> **PETUNJUK KERJA**:
a – Tuliskan kembali sebagian teks halaman tanpa mengubah apa pun. Mulailah dari kata-kata yang memuat "Para ahli meyakini" dan berhentilah setelah "orang ke orang.".
b – Menurut teks halaman, mengapa CDC memprediksi akan muncul lebih banyak kasus flu burung dalam beberapa bulan ke depan? Jawab dalam satu sampai tiga kalimat.

> **TEKS HALAMAN**:
=====

CALIFORNIA kini mencatat kasus flu burung H5N1 yang ketiga dalam waktu tiga minggu terakhir, menjadikannya sebagai kasus ke-17 di Amerika Serikat dalam dua tahun. Pejabat dari CDC (Pusat Pengendalian dan Pencegahan Penyakit) menyatakan bahwa pasien terakhir mengalami gejala ringan, seperti mata merah dan infeksi mata, dan tidak ada dari ketiga kasus tersebut yang memerlukan rawat inap.
Para ahli meyakini bahwa infeksi ini berasal dari sapi perah yang pernah berhubungan dekat dengan para pasien. Menariknya, pasien-pasien ini tidak saling mengenal, dan hingga saat ini, tidak ada bukti bahwa infeksi ini menular dari orang ke orang.
Melansir dari Mail Online pada Sabtu (12/10/2024) sejak 2024, CDC (Centers for Disease Control and Prevention) melaporkan enam kasus flu burung pada manusia yang terpapar sapi perah, serta sembilan kasus terpapar unggas sejak 2022, yang tersebar di lima negara bagian. Di satu kasus, seorang individu terinfeksi tanpa diketahui adanya kontak dengan hewan yang terinfeksi.
Dengan penyebaran cepat virus ini di antara ratusan kawanan sapi perah di setidaknya 14 negara bagian, CDC memprediksi kemungkinan munculnya lebih banyak kasus dalam beberapa bulan ke depan. Mereka juga telah menerima spesimen dari dua warga California lainnya yang diduga terinfeksi, namun perlu pengujian lebih lanjut untuk memverifikasi.
Meskipun CDC menyatakan bahwa risiko bagi masyarakat tetap rendah, para ahli khawatir virus ini dapat memicu pandemi yang mirip dengan Covid-19. Peneliti CDC saat ini tengah mempelajari genetik virus yang diambil dari pasien dan tidak menemukan mutasi yang dapat meningkatkan kemampuannya untuk menular antar manusia atau kebal terhadap obat antivirus.
CDC menegaskan bahwa infeksi pada orang yang berhubungan dekat dengan hewan adalah hal yang wajar dan tidak mengubah peringatan tentang risiko bagi publik. Namun, para ahli luar semakin cemas bahwa jika virus terus menyebar, akan ada lebih banyak orang yang terinfeksi.

=====

> **INFORMASI YANG DIBERIKAN**:
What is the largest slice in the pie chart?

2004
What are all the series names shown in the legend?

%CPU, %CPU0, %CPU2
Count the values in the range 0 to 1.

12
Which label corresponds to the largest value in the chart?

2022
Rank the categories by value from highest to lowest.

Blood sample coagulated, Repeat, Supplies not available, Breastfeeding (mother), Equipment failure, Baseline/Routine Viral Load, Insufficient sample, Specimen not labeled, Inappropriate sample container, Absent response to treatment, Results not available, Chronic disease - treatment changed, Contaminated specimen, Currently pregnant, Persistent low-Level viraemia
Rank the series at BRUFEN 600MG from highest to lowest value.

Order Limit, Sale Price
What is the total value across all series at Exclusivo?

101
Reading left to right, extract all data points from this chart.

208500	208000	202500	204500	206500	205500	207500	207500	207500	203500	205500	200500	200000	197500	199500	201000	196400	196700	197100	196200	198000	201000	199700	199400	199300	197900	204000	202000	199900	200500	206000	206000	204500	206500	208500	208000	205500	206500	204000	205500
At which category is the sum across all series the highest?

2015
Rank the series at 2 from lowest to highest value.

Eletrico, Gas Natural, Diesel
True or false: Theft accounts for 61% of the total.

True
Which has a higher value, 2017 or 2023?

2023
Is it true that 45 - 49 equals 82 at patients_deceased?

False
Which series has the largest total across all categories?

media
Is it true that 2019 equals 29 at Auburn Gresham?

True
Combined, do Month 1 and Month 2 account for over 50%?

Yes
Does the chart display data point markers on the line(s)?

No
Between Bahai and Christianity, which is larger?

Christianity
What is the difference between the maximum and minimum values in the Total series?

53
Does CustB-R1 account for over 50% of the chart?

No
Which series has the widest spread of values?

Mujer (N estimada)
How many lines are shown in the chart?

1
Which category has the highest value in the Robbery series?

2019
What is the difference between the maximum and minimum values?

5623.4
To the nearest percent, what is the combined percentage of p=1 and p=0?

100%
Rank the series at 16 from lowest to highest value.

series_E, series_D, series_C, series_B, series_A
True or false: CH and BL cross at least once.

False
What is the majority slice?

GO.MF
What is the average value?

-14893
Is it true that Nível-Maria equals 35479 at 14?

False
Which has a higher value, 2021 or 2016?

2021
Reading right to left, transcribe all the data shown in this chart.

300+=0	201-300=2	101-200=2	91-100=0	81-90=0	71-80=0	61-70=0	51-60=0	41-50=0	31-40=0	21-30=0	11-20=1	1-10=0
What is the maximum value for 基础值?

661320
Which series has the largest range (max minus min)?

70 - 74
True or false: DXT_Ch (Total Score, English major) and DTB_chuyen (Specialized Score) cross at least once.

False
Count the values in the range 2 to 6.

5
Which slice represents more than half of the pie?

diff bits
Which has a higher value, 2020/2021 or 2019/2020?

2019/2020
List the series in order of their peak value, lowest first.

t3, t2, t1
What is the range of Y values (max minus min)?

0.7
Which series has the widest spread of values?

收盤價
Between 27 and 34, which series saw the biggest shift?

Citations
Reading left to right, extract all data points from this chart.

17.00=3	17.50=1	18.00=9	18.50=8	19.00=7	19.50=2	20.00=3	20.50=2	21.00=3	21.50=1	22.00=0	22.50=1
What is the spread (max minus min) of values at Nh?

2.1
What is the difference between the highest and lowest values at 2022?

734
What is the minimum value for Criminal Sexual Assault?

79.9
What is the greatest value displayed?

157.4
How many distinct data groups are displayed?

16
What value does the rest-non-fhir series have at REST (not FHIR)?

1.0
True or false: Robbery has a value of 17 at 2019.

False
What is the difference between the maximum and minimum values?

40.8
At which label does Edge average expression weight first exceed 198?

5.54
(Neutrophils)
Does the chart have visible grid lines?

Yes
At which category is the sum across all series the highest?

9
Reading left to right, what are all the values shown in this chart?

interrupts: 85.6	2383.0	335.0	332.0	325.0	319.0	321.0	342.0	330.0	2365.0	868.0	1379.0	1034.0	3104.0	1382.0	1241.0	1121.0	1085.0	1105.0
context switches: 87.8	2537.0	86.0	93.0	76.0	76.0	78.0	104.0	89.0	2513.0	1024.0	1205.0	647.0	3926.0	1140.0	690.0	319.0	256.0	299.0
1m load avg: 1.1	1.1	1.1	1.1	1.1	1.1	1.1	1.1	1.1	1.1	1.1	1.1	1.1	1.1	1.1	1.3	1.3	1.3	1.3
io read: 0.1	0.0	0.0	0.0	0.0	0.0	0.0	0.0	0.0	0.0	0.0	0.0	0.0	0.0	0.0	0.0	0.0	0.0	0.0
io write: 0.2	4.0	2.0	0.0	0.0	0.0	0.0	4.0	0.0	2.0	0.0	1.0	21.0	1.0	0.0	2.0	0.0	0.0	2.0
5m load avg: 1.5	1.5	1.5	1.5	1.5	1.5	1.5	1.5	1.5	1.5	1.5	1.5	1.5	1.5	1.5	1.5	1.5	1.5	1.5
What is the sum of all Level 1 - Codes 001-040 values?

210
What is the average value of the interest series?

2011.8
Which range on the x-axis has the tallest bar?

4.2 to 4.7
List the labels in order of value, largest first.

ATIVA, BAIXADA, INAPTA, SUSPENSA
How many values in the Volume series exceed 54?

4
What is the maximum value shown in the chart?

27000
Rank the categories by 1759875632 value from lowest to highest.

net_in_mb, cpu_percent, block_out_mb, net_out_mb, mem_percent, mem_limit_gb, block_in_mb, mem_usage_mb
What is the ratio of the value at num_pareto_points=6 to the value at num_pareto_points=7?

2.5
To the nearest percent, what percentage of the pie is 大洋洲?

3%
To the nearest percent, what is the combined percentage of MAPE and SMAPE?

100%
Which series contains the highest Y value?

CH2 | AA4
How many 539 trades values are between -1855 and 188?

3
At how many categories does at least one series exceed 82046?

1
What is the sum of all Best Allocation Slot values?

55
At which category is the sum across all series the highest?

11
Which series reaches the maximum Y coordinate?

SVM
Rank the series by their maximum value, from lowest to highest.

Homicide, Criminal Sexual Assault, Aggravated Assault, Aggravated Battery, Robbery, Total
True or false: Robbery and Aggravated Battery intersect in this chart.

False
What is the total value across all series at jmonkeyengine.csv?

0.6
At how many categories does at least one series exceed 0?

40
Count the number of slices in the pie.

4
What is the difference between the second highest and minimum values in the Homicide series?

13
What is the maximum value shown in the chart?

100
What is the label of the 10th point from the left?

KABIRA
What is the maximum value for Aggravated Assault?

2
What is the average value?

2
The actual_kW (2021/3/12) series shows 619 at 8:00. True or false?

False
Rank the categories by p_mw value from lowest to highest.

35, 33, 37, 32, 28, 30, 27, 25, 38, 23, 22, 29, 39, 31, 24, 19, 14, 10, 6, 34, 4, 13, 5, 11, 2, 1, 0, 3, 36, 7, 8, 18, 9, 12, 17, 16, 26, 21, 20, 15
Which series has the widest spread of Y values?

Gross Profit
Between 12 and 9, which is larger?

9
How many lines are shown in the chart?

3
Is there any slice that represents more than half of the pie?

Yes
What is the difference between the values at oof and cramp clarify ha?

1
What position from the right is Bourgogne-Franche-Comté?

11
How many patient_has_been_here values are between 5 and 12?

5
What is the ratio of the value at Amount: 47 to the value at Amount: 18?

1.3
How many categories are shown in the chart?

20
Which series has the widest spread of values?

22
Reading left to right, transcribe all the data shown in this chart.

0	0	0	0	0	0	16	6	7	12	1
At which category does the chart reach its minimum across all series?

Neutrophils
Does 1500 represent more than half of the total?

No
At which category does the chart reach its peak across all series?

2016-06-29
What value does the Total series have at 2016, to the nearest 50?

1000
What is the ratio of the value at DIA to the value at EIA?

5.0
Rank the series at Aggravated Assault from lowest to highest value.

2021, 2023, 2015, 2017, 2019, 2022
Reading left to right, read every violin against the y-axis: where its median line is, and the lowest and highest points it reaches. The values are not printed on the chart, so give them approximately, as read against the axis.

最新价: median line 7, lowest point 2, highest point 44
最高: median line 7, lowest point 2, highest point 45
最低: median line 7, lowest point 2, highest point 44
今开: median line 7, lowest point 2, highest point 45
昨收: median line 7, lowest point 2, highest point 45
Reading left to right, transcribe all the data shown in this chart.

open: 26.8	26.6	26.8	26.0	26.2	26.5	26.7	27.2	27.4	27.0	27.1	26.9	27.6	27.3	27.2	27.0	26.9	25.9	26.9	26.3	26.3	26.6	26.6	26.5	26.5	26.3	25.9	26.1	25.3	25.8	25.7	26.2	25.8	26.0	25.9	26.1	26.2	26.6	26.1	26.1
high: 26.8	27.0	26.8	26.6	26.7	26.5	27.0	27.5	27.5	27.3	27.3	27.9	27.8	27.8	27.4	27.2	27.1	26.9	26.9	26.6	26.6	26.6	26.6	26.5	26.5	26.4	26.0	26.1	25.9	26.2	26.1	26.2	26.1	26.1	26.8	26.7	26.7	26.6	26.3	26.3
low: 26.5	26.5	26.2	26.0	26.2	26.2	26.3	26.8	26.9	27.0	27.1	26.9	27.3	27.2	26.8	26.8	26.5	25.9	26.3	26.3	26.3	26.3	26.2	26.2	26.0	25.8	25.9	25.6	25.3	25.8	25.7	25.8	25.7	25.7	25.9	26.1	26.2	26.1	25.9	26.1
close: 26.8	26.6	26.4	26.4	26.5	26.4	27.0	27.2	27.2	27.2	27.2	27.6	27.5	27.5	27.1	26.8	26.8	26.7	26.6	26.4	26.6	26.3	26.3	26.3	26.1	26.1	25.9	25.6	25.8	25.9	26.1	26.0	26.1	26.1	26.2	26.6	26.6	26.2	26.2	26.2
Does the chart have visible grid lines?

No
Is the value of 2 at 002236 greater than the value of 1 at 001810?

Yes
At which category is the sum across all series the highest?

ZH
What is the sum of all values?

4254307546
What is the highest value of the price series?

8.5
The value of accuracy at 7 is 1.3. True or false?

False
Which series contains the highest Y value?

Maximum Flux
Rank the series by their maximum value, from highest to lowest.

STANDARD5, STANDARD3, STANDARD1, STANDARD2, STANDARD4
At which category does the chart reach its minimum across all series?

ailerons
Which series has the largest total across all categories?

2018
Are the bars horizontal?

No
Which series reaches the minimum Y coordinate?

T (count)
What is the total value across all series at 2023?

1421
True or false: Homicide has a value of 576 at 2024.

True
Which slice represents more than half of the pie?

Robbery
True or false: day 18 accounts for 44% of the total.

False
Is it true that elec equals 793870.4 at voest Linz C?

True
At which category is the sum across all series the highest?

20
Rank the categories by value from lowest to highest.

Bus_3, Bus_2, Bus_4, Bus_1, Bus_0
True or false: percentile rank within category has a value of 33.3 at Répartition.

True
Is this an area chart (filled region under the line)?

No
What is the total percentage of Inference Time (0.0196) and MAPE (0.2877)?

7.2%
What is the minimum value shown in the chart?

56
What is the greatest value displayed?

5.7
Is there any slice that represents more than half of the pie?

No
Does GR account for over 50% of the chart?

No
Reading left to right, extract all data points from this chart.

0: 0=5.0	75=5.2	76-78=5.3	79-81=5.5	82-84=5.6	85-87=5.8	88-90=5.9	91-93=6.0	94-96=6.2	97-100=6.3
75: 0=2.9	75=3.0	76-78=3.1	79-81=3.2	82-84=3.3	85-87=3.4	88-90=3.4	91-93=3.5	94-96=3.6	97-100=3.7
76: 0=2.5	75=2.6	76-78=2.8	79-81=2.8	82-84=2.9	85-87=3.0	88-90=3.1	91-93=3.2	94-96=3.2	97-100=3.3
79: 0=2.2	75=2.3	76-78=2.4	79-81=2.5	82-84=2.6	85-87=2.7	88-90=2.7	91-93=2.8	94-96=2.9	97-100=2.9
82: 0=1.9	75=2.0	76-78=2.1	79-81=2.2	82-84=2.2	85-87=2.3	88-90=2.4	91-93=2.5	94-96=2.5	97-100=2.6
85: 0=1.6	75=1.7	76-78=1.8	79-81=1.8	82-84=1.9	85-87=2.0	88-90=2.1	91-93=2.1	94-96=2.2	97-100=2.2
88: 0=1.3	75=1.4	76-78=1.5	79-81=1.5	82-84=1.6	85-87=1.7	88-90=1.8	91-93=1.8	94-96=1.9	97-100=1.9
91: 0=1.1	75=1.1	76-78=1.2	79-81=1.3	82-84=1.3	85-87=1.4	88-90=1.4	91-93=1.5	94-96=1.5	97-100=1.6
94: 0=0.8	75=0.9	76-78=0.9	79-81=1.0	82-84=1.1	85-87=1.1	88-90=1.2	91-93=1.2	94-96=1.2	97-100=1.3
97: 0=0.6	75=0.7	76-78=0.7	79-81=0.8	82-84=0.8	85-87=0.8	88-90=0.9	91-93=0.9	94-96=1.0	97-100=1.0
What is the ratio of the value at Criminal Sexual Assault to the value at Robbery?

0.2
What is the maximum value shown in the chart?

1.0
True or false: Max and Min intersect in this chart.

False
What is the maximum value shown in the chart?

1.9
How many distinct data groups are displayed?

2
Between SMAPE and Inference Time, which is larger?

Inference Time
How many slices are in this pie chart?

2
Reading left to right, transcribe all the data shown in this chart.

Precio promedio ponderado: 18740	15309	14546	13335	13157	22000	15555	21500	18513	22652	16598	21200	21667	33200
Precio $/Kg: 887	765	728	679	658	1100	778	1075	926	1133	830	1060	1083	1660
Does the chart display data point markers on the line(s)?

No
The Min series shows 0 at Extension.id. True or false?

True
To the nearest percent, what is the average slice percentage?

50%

=====

> **JAWABAN LATIHAN**:
a –
Para ahli meyakini bahwa infeksi ini berasal dari sapi perah yang pernah berhubungan dekat dengan para pasien. Menariknya, pasien-pasien ini tidak saling mengenal, dan hingga saat ini, tidak ada bukti bahwa infeksi ini menular dari orang ke orang.

b – CDC memprediksi lebih banyak kasus karena virus ini menyebar cepat di antara ratusan kawanan sapi perah di setidaknya 14 negara bagian.